The application of 18 U.S.C. § 2260A, which criminalizes committing certain federal offenses while under a legal duty to register as a sex offender, does not violate the Ex Post Facto Clause, even if the defendant’s registration duty arose retroactively.

Title 18 U.S.C. § 2260A imposes a ten-year prison sentence for committing certain federal offenses involving a minor while subject to a sex-offender registration requirement. Gary Hardeman was indicted on one count of engaging in illicit sexual conduct in a foreign place in violation of 18 U.S.C. § 2423(c) and, because he was subject to a sex-offender registration requirement under California law, one count of violating § 2260A. In the 1980s, Hardeman was convicted of two crimes requiring him to register as a sex offender.
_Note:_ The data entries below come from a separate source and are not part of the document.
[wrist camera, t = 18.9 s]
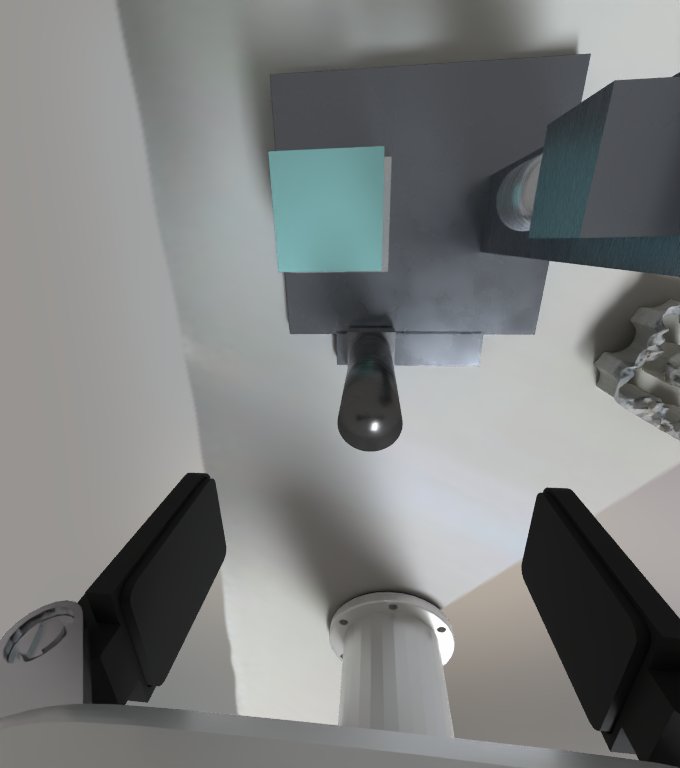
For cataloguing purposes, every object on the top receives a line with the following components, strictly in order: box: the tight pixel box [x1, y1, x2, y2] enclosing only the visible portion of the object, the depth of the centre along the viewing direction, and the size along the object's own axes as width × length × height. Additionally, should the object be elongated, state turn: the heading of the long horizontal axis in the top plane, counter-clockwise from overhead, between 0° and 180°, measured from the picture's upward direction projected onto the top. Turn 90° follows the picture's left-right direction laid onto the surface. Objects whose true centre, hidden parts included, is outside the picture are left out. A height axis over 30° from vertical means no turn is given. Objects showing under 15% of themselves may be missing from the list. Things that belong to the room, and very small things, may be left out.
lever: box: [338, 328, 403, 451], centre depth 19 cm, size 3×3×10 cm
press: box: [270, 54, 680, 366], centre depth 13 cm, size 16×16×18 cm
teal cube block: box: [268, 146, 384, 272], centre depth 18 cm, size 5×5×5 cm
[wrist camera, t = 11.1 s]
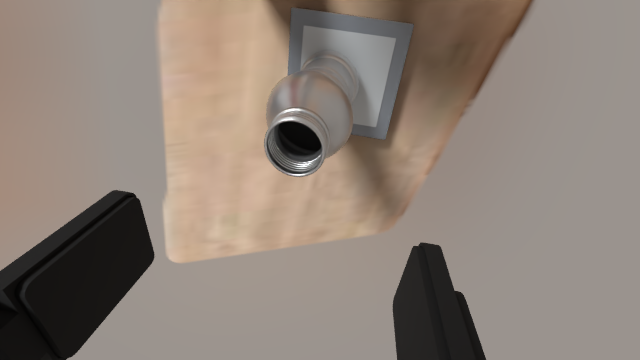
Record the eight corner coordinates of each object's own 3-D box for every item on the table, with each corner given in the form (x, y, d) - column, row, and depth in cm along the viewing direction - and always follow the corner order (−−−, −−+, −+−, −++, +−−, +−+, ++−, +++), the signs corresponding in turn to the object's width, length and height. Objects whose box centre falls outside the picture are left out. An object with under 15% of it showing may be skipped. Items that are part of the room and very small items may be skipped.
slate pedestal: (296, 7, 33) (291, 7, 31) (411, 23, 32) (414, 24, 30) (289, 117, 40) (284, 124, 37) (384, 132, 39) (385, 140, 37)
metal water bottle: (321, 116, 36) (281, 212, 19) (292, 66, 34) (215, 125, 16) (369, 90, 34) (371, 174, 17) (341, 34, 31) (311, 65, 14)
Hardeman succeeded in having both convictions expunged. At that time, California law required registration until expungement of conviction. Later, however, California law was amended to require ongoing registration irrespective of expungement. The district court dismissed the § 2260A count on the basis that it violated ex post facto principles, because Hardeman’s duty to register resulted from retroactive state laws. Subsequently, the government brought this interlocutory appeal. The application of a law violates the Ex Post Facto Clause if it “(1) is retrospective, that is, it must apply to events occurring before its enactment, and (2) increases the penalty by which a crime is punishable.” Hardeman argued that § 2260A provided additional punishment for his 1980s crimes. The Ninth Circuit panel disagreed, analogizing § 2260A to ordinary recidivism statutes, which the Supreme Court has held do not violate ex post facto principles on the basis that “the enhanced penalty punishes only the latest crime and is not retrospective additional punishment for the original crimes.” Moreover, the panel noted that the sentence imposed by § 2260A is based on the § 2423(c) count, not Hardeman’s prior convictions. With the foregoing in mind, the panel reversed the district court’s order dismissing the § 2260A count. REVERSED and REMANDED.